• _Stated goal_: Copy every line in these records word for word, without changing anything.

Data excerpts:
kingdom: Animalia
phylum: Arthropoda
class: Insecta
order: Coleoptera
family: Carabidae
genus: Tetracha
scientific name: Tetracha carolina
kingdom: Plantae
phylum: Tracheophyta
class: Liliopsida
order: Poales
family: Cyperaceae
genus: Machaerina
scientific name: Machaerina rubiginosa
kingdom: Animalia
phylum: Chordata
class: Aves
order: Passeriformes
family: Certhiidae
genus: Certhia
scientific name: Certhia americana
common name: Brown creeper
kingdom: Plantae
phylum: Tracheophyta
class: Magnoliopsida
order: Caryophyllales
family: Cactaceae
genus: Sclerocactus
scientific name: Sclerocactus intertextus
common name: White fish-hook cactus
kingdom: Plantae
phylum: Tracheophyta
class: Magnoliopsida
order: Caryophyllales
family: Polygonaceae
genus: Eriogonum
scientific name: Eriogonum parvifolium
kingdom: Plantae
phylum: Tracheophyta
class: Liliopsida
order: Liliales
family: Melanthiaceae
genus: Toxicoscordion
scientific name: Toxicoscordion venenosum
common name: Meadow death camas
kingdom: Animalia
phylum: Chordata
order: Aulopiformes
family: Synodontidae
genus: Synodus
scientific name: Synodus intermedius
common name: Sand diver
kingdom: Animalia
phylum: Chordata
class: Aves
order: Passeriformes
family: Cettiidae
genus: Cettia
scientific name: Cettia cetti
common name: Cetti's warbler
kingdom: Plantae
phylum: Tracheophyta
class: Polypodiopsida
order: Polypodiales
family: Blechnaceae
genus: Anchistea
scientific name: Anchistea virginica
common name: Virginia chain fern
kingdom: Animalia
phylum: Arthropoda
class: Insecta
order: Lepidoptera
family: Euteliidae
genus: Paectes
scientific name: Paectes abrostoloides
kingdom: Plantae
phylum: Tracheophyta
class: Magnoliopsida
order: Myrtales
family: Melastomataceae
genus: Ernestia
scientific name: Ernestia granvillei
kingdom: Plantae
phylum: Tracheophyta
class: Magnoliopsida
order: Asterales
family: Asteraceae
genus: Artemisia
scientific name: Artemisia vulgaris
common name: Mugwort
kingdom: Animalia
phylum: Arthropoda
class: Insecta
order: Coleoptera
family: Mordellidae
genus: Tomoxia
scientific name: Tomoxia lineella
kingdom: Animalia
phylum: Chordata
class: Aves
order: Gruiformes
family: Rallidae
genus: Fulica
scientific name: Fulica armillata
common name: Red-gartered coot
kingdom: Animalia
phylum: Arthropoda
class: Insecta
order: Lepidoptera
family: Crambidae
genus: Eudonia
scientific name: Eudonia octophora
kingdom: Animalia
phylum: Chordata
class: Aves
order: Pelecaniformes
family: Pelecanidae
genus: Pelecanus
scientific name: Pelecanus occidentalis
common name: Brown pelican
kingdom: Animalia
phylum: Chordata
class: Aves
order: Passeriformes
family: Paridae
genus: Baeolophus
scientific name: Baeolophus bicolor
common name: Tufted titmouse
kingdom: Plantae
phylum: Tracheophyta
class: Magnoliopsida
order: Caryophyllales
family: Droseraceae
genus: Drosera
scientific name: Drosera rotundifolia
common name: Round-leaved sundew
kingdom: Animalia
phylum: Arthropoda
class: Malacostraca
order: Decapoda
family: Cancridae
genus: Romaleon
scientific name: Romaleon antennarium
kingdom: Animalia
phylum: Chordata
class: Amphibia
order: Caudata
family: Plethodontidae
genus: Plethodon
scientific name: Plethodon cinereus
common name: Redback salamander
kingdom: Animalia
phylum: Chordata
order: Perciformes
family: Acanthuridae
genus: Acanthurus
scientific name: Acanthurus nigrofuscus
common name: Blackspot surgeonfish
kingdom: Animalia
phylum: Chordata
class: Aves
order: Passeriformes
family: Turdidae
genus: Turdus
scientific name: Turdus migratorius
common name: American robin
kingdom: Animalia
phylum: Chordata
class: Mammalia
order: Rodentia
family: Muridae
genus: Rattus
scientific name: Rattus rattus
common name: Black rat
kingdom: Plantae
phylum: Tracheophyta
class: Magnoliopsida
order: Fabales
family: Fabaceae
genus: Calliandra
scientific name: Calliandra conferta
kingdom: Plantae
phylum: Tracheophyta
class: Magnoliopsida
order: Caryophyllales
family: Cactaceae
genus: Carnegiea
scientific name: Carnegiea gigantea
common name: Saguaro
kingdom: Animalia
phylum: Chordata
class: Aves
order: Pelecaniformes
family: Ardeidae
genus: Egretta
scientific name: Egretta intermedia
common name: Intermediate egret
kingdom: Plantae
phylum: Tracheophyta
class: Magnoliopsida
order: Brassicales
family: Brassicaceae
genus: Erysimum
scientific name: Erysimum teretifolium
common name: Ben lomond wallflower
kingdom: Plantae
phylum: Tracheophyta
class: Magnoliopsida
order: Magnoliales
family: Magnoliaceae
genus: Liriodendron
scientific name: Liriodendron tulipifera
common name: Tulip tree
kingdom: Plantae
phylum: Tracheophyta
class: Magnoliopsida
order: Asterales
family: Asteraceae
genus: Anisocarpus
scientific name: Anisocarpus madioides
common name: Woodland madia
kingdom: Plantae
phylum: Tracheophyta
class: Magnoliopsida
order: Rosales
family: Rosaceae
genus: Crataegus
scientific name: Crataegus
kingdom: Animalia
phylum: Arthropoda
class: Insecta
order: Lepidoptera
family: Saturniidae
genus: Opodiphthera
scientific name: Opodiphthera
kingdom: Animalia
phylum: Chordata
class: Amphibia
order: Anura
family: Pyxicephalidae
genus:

• _Task result_:
kingdom: Animalia
phylum: Arthropoda
class: Insecta
order: Coleoptera
family: Carabidae
genus: Tetracha
scientific name: Tetracha carolina
kingdom: Plantae
phylum: Tracheophyta
class: Liliopsida
order: Poales
family: Cyperaceae
genus: Machaerina
scientific name: Machaerina rubiginosa
kingdom: Animalia
phylum: Chordata
class: Aves
order: Passeriformes
family: Certhiidae
genus: Certhia
scientific name: Certhia americana
common name: Brown creeper
kingdom: Plantae
phylum: Tracheophyta
class: Magnoliopsida
order: Caryophyllales
family: Cactaceae
genus: Sclerocactus
scientific name: Sclerocactus intertextus
common name: White fish-hook cactus
kingdom: Plantae
phylum: Tracheophyta
class: Magnoliopsida
order: Caryophyllales
family: Polygonaceae
genus: Eriogonum
scientific name: Eriogonum parvifolium
kingdom: Plantae
phylum: Tracheophyta
class: Liliopsida
order: Liliales
family: Melanthiaceae
genus: Toxicoscordion
scientific name: Toxicoscordion venenosum
common name: Meadow death camas
kingdom: Animalia
phylum: Chordata
order: Aulopiformes
family: Synodontidae
genus: Synodus
scientific name: Synodus intermedius
common name: Sand diver
kingdom: Animalia
phylum: Chordata
class: Aves
order: Passeriformes
family: Cettiidae
genus: Cettia
scientific name: Cettia cetti
common name: Cetti's warbler
kingdom: Plantae
phylum: Tracheophyta
class: Polypodiopsida
order: Polypodiales
family: Blechnaceae
genus: Anchistea
scientific name: Anchistea virginica
common name: Virginia chain fern
kingdom: Animalia
phylum: Arthropoda
class: Insecta
order: Lepidoptera
family: Euteliidae
genus: Paectes
scientific name: Paectes abrostoloides
kingdom: Plantae
phylum: Tracheophyta
class: Magnoliopsida
order: Myrtales
family: Melastomataceae
genus: Ernestia
scientific name: Ernestia granvillei
kingdom: Plantae
phylum: Tracheophyta
class: Magnoliopsida
order: Asterales
family: Asteraceae
genus: Artemisia
scientific name: Artemisia vulgaris
common name: Mugwort
kingdom: Animalia
phylum: Arthropoda
class: Insecta
order: Coleoptera
family: Mordellidae
genus: Tomoxia
scientific name: Tomoxia lineella
kingdom: Animalia
phylum: Chordata
class: Aves
order: Gruiformes
family: Rallidae
genus: Fulica
scientific name: Fulica armillata
common name: Red-gartered coot
kingdom: Animalia
phylum: Arthropoda
class: Insecta
order: Lepidoptera
family: Crambidae
genus: Eudonia
scientific name: Eudonia octophora
kingdom: Animalia
phylum: Chordata
class: Aves
order: Pelecaniformes
family: Pelecanidae
genus: Pelecanus
scientific name: Pelecanus occidentalis
common name: Brown pelican
kingdom: Animalia
phylum: Chordata
class: Aves
order: Passeriformes
family: Paridae
genus: Baeolophus
scientific name: Baeolophus bicolor
common name: Tufted titmouse
kingdom: Plantae
phylum: Tracheophyta
class: Magnoliopsida
order: Caryophyllales
family: Droseraceae
genus: Drosera
scientific name: Drosera rotundifolia
common name: Round-leaved sundew
kingdom: Animalia
phylum: Arthropoda
class: Malacostraca
order: Decapoda
family: Cancridae
genus: Romaleon
scientific name: Romaleon antennarium
kingdom: Animalia
phylum: Chordata
class: Amphibia
order: Caudata
family: Plethodontidae
genus: Plethodon
scientific name: Plethodon cinereus
common name: Redback salamander
kingdom: Animalia
phylum: Chordata
order: Perciformes
family: Acanthuridae
genus: Acanthurus
scientific name: Acanthurus nigrofuscus
common name: Blackspot surgeonfish
kingdom: Animalia
phylum: Chordata
class: Aves
order: Passeriformes
family: Turdidae
genus: Turdus
scientific name: Turdus migratorius
common name: American robin
kingdom: Animalia
phylum: Chordata
class: Mammalia
order: Rodentia
family: Muridae
genus: Rattus
scientific name: Rattus rattus
common name: Black rat
kingdom: Plantae
phylum: Tracheophyta
class: Magnoliopsida
order: Fabales
family: Fabaceae
genus: Calliandra
scientific name: Calliandra conferta
kingdom: Plantae
phylum: Tracheophyta
class: Magnoliopsida
order: Caryophyllales
family: Cactaceae
genus: Carnegiea
scientific name: Carnegiea gigantea
common name: Saguaro
kingdom: Animalia
phylum: Chordata
class: Aves
order: Pelecaniformes
family: Ardeidae
genus: Egretta
scientific name: Egretta intermedia
common name: Intermediate egret
kingdom: Plantae
phylum: Tracheophyta
class: Magnoliopsida
order: Brassicales
family: Brassicaceae
genus: Erysimum
scientific name: Erysimum teretifolium
common name: Ben lomond wallflower
kingdom: Plantae
phylum: Tracheophyta
class: Magnoliopsida
order: Magnoliales
family: Magnoliaceae
genus: Liriodendron
scientific name: Liriodendron tulipifera
common name: Tulip tree
kingdom: Plantae
phylum: Tracheophyta
class: Magnoliopsida
order: Asterales
family: Asteraceae
genus: Anisocarpus
scientific name: Anisocarpus madioides
common name: Woodland madia
kingdom: Plantae
phylum: Tracheophyta
class: Magnoliopsida
order: Rosales
family: Rosaceae
genus: Crataegus
scientific name: Crataegus
kingdom: Animalia
phylum: Arthropoda
class: Insecta
order: Lepidoptera
family: Saturniidae
genus: Opodiphthera
scientific name: Opodiphthera
kingdom: Animalia
phylum: Chordata
class: Amphibia
order: Anura
family: Pyxicephalidae
genus:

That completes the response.